**Text section:**
We pledge to act and interact in ways that contribute to an open, welcoming,
diverse, inclusive, and healthy community.
## Our Standards
Examples of behavior that contributes to a positive environment for our
community include:
* Demonstrating empathy and kindness toward other people
* Being respectful of differing opinions, viewpoints, and experiences
* Giving and gracefully accepting constructive feedback
* Accepting responsibility and apologizing to those affected by our mistakes,
and learning from the experience
* Focusing on what is best not just for us as individuals, but for the overall
community
Examples of unacceptable behavior include:
* The use of sexualized language or imagery, and sexual attention or advances of
any kind
* Trolling, insulting or derogatory comments, and personal or political attacks
* Public or private harassment
* Publishing others' private information, such as a physical or email address,
without their explicit permission
* Other conduct which could reasonably be considered inappropriate in a
professional setting
## Enforcement Responsibilities
Community leaders are responsible for clarifying and enforcing our standards of
acceptable behavior and will take appropriate and fair corrective action in
response to any behavior that they deem inappropriate, threatening, offensive,
or harmful.
Community leaders have the right and responsibility to remove, edit, or reject
comments, commits, code, wiki edits, issues, and other contributions that are
not aligned to this Code of Conduct, and will communicate reasons for moderation
decisions when appropriate.
## Scope
This Code of Conduct applies within all community spaces, and also applies when
an individual is officially representing the community in public spaces.

**Provided information:**
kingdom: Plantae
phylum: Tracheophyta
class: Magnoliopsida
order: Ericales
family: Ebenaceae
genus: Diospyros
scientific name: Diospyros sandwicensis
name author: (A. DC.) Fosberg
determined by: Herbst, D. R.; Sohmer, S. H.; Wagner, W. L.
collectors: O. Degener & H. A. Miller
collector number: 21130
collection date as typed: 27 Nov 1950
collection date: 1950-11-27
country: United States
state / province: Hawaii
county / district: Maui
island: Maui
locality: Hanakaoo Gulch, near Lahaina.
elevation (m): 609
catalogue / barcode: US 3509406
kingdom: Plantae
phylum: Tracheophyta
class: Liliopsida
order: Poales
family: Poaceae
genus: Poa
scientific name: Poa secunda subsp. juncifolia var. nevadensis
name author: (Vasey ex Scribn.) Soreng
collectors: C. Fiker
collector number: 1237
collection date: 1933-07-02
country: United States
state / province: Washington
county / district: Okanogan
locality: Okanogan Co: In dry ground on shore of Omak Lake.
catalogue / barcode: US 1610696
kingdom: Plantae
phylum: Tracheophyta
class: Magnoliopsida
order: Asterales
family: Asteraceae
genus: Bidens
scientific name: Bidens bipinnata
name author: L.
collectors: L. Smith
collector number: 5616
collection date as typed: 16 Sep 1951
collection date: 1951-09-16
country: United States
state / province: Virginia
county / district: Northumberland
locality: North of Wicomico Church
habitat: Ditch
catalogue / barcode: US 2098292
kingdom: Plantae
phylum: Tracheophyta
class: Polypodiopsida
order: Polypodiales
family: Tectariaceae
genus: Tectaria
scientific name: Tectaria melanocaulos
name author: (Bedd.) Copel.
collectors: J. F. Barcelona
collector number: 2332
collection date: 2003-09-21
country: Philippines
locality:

**Problem set:**
1) Answer these about the code of conduct text, one line each:
(a) What examples of private information does the text give?
(b) What contributions may community leaders remove, edit, or reject?
(c) Besides all community spaces, when does the Code of Conduct apply?
2) Go on with the code of conduct text, starting after its final sentence about where the Code of Conduct applies.

**Outputs:**
1)
(a) A physical or email address.
(b) Comments, commits, code, wiki edits, issues, and other contributions that are not aligned to the Code of Conduct.
(c) When an individual is officially representing the community in public spaces.

2)
Examples of representing our community include using an official email address,
posting via an official social media account, or acting as an appointed
representative at an online or offline event.
## Enforcement
Instances of abusive, harassing, or otherwise unacceptable behavior may be
reported to the community leaders responsible for enforcement at
unclecode@crawl4ai.com. All complaints will be reviewed and investigated promptly and fairly.
All community leaders are obligated to respect the privacy and security of the
reporter of any incident.
## Enforcement Guidelines
Community leaders will follow these Community Impact Guidelines in determining
the consequences for any action they deem in violation of this Code of Conduct:
### 1. Correction
**Community Impact**: Use of inappropriate language or other behavior deemed
unprofessional or unwelcome in the community.
**Consequence**: A private, written warning from community leaders, providing
clarity around the nature of the violation and an explanation of why the
behavior was inappropriate. A public apology may be requested.
### 2. Warning
**Community Impact**: A violation through a single incident or series of
actions.
**Consequence**: A warning with consequences for continued behavior. No
interaction with the people involved, including unsolicited interaction with
those enforcing the Code of Conduct, for a specified period of time. This
includes avoiding interactions in community spaces as well as external channels
like social media. Violating these terms may lead to a temporary or permanent
ban.
### 3. Temporary Ban
**Community Impact**: A serious violation of community standards, including
sustained inappropriate behavior.
**Consequence**: A temporary ban from any sort of interaction or public
communication with the community for a specified period of time. No public or
private interaction with the people involved, including unsolicited interaction
with those enforcing the Code of Conduct, is allowed during this period.
Violating these terms may lead to a permanent ban.
### 4. Permanent Ban
**Community Impact**: Demonstrating a pattern of violation of community
standards, including sustained inappropriate behavior, harassment of an
individual, or aggression toward or disparagement of classes of individuals.
**Consequence**: A permanent ban from any sort of public interaction within the
community.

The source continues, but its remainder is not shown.